Your tasks:
- 1) Copy out verbatim the lines of the records from the line containing "Documentation" up to and including the line containing "Rajamouli, producers Siddharth".
- 2) Extend the passage on generative AI collapsing when trained on its own output, picking up after its final sentence.
---------- Source document
The more a generative AI is trained with its own images (“poison”), the fewer steps its output degenerates in. (Source: “Nepotistically Trained Generative-AI Models Collapse” by Matyáš Boháček and Hany Farid)

We know the problem from vampire films: Vampires bite non-vampires, suck their blood and turn their victims into vampires too. If it weren’t for the Van Helsings fighting them, the whole of humanity would soon be undead – but what then? What would the undead want to feed on if there were no more living people? So aren’t the vampire hunters actually the ones ensuring the survival of the vampires by preventing their triumph? The manufacturers of AI systems have a similar problem: They have already scoured almost the entire Internet to obtain training material and need new input to further improve their systems, but the images and texts that are newly posted are increasingly already AI products. The AI ​​models are therefore often fed with their own output as input.

Anyone who wants to develop further needs challenges, and anyone who is only fed with their own creations will inevitably stagnate. A generative AI will not pull itself out of the swamp by its own hair and invent something new, but will instead fit into an increasingly narrow corridor of the current mainstream. It is obvious that an AI trained with AI images will produce increasingly boring results, but why does it instead generate increasingly abstruse results?

Once an AI has been “poisoned” with its own output, it cannot always be cured by feeding it human input over several training generations. (Source: “Nepotistically Trained Generative-AI Models Collapse” by Matyáš Boháček and Hany Farid)

Training an AI with examples that are found has the general tendency to reinforce probable results and to weaken less probable (but possible) results. Now, every AI develops certain idiosyncrasies, a style if you will, that normally remain below our perception threshold – we just pay attention to other things. However, if images or texts with such idiosyncrasies are fed back as teaching material in the training of the next AI generation, they are reinforced because they now appear in every example and must therefore be considered very probable. An AI that highlights the idiosyncrasies of its previous generation is reinforced in this during training, while its actual task increasingly fades into the background. After just a few generations, the AI ​​only cultivates its own eccentricities and is worthless for our purposes – it has collapsed.
--------------------
---------- Stored data
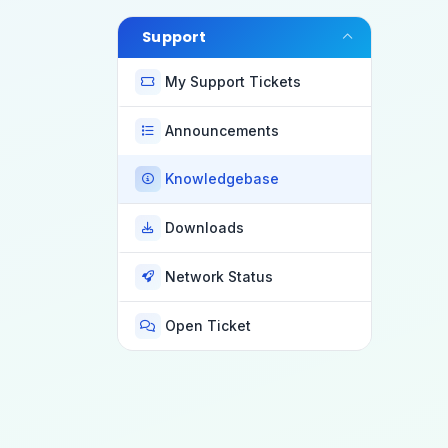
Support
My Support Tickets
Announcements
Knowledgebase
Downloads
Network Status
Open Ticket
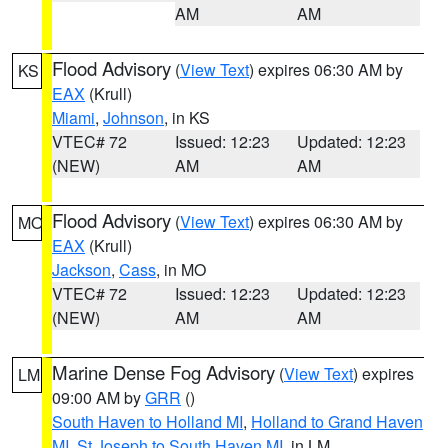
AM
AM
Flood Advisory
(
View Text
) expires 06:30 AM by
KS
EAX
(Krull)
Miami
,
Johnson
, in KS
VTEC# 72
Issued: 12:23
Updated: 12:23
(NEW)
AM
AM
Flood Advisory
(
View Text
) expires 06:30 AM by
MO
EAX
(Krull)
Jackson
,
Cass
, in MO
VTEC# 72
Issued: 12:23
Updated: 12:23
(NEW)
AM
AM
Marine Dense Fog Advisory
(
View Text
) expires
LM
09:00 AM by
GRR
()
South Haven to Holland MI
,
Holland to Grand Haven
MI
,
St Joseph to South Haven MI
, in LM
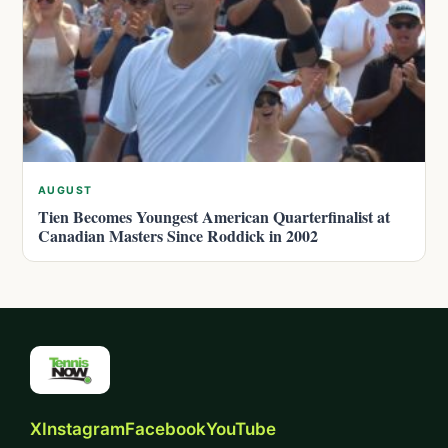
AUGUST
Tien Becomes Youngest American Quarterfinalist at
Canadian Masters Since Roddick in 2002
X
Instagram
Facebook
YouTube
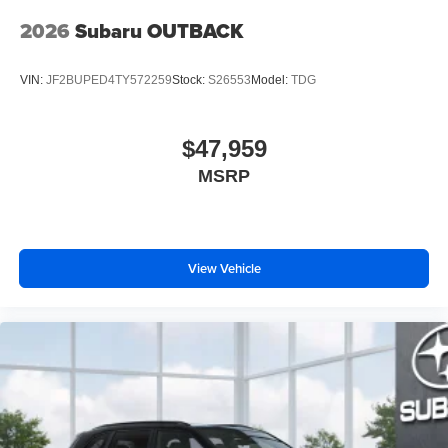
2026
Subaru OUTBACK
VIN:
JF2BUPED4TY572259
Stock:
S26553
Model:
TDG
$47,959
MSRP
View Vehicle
--------------------
---------- Stored data
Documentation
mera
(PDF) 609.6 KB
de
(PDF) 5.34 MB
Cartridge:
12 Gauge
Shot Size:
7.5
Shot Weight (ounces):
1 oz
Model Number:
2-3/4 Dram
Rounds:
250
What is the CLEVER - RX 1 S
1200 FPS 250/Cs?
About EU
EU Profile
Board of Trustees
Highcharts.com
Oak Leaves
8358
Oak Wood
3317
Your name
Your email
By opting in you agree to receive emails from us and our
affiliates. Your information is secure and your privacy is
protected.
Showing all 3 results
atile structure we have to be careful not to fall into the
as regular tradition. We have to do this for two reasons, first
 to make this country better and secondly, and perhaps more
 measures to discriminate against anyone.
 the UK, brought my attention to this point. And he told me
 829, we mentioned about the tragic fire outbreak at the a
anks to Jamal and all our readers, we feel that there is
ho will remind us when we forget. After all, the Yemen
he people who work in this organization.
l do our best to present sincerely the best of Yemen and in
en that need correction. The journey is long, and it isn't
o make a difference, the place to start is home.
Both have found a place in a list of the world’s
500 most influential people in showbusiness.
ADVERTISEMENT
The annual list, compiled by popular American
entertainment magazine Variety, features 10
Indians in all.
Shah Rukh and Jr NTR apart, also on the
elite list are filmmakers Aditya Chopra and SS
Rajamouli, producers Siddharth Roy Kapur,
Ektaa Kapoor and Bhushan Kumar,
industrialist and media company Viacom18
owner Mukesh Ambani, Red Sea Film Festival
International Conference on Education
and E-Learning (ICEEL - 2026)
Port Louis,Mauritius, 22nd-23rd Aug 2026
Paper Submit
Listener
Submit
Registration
--------------------
Answers for the exercise:
- 1)
Documentation
mera
(PDF) 609.6 KB
de
(PDF) 5.34 MB
Cartridge:
12 Gauge
Shot Size:
7.5
Shot Weight (ounces):
1 oz
Model Number:
2-3/4 Dram
Rounds:
250
What is the CLEVER - RX 1 S
1200 FPS 250/Cs?
About EU
EU Profile
Board of Trustees
Highcharts.com
Oak Leaves
8358
Oak Wood
3317
Your name
Your email
By opting in you agree to receive emails from us and our
affiliates. Your information is secure and your privacy is
protected.
Showing all 3 results
atile structure we have to be careful not to fall into the
as regular tradition. We have to do this for two reasons, first
 to make this country better and secondly, and perhaps more
 measures to discriminate against anyone.
 the UK, brought my attention to this point. And he told me
 829, we mentioned about the tragic fire outbreak at the a
anks to Jamal and all our readers, we feel that there is
ho will remind us when we forget. After all, the Yemen
he people who work in this organization.
l do our best to present sincerely the best of Yemen and in
en that need correction. The journey is long, and it isn't
o make a difference, the place to start is home.
Both have found a place in a list of the world’s
500 most influential people in showbusiness.
ADVERTISEMENT
The annual list, compiled by popular American
entertainment magazine Variety, features 10
Indians in all.
Shah Rukh and Jr NTR apart, also on the
elite list are filmmakers Aditya Chopra and SS
Rajamouli, producers Siddharth Roy Kapur,

- 2)
Even if you identify the problem and feed human-made training material back into the system during further training, the AI ​​will not fully recover, as you can see from the examples above – in some cases the quality of the images generated by a generative AI will improve again, but some of the acquired oddities will persist.

To prevent such a development, the training material could be viewed beforehand, but this would be a complex process and hardly practical given the required size of a training corpus. It would therefore also be in the interest of the manufacturers of AI systems to mark their products as AI-generated, be it via digitally signed metadata according to the CAI/C2PA standard or with embedded watermarks. This is the only way they could protect their AI models from poisoning themselves with their own output.

There is hope that the deadly self-reinforcement of undesirable characteristics would be avoided if an AI were trained with the material of another AI with different idiosyncrasies. However, this might only delay the collapse, as the AI ​​models of different manufacturers would become more and more similar – in the end, only “fresh blood” will help, to resume the vampire comparison.